This chapter focuses on the political economy of Iran, specifically the evolution, formation and role of the Iranian state before and after the Revolution. Using historical materialist analysis, it attempts to frame the origins of the state within its integration into global capitalism. This will be done by exploring Iran’s economic development in the early 20th century, land reform and industrialization after the Second World War, and responses to economic, political and social conditions, in particular the establishment of the Islamic Republic in 1979.

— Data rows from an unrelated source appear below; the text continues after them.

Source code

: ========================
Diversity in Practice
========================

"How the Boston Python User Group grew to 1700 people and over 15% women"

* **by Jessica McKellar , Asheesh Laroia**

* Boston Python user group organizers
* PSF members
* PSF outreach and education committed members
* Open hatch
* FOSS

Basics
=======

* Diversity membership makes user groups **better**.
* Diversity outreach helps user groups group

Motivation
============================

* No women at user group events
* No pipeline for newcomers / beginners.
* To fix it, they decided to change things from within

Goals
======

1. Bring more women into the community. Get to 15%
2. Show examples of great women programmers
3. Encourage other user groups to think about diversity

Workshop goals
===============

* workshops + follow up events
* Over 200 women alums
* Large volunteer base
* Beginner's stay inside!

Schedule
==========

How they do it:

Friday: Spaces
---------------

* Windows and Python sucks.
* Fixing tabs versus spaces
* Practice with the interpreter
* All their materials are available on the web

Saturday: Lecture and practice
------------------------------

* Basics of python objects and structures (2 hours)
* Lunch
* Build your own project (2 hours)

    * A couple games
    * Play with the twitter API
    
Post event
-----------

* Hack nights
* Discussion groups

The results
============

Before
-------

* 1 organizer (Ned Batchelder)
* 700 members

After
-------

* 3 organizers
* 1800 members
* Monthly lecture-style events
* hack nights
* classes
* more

The state has played a crucial role in nearly all developing countries, especially with transformations in the ‘third world’ after 1945 (katouzian, 1981; Harris, 1983, 1986; Bromley, 1994). Rapid changes in the economy and society took place under the capitalist mode of production that had replaced pre-capitalism, a development that began in the West and later spread to the rest of the world. Iran was no exception to this process, and had to develop its own way of integrating into global capitalism. The transformation included such political developments as that of a parliament based on forms of popular representation. Iran has followed similar patterns of capitalist development to those of other ‘third world’ countries, initially adopting import substitution industrialization (ISI), and with state intervention along capitalist lines. It also had to conform to market demands, Increasingly after the rise of neoliberalism during the 1970s before and after the Iranian Revolution. These demands originated in global markets and were variously adapted locally.
With the global increase in the price of oil in the 1970s, oil-producing countries found themselves overwhelmed with the large flows of income they were receiving.